Entries from a dataset:

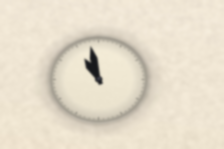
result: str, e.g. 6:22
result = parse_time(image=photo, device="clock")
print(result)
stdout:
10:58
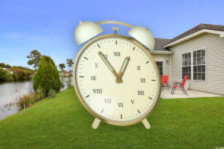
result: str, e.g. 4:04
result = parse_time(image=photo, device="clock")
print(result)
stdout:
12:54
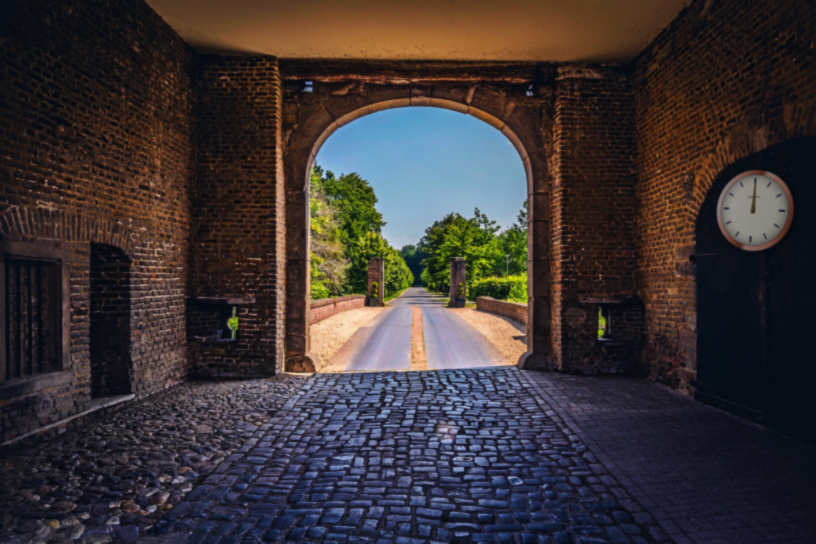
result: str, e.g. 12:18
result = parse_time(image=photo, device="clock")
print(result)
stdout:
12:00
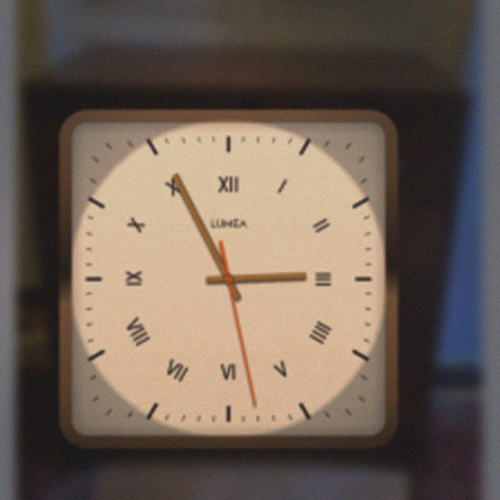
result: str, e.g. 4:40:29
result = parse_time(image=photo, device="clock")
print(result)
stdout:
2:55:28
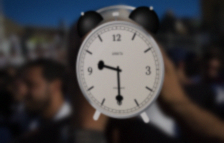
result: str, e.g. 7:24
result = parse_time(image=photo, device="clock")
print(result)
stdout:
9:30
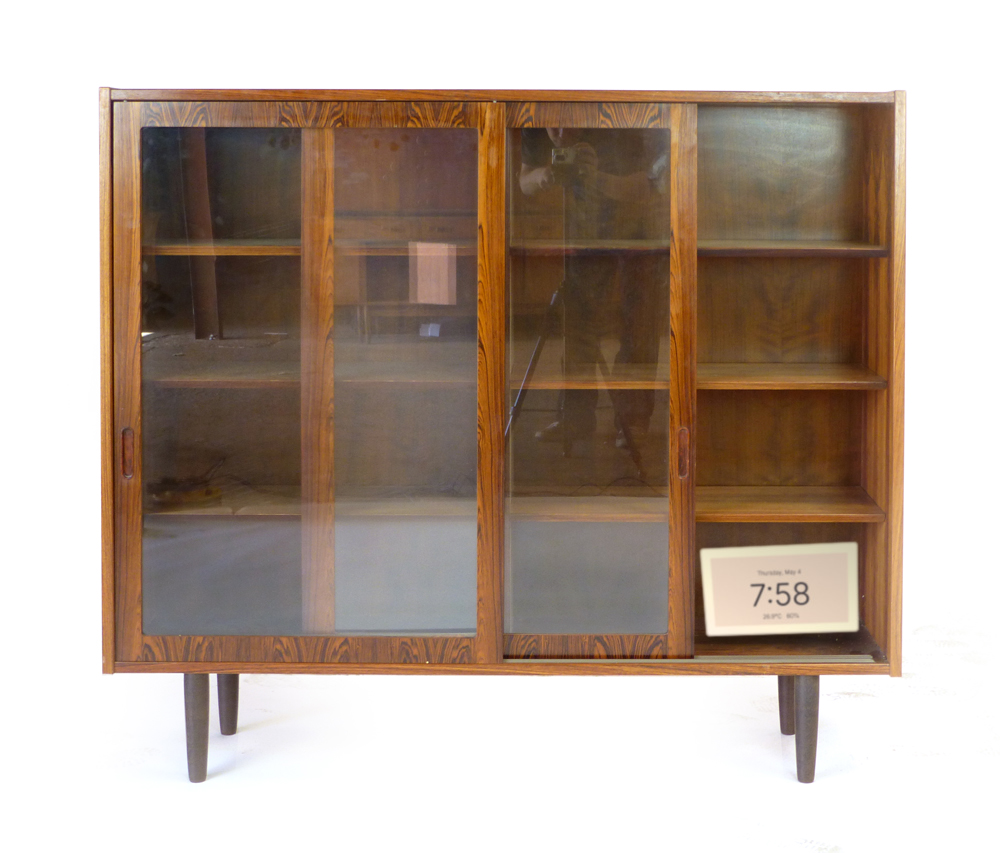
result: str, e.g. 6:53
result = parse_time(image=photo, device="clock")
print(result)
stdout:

PROBLEM DETAILS: Please copy the lines above word for word, leaving out the pictures.

COMPLETED EXERCISE:
result: str, e.g. 6:22
result = parse_time(image=photo, device="clock")
print(result)
stdout:
10:58
result: str, e.g. 4:04
result = parse_time(image=photo, device="clock")
print(result)
stdout:
12:54
result: str, e.g. 12:18
result = parse_time(image=photo, device="clock")
print(result)
stdout:
12:00
result: str, e.g. 4:40:29
result = parse_time(image=photo, device="clock")
print(result)
stdout:
2:55:28
result: str, e.g. 7:24
result = parse_time(image=photo, device="clock")
print(result)
stdout:
9:30
result: str, e.g. 6:53
result = parse_time(image=photo, device="clock")
print(result)
stdout:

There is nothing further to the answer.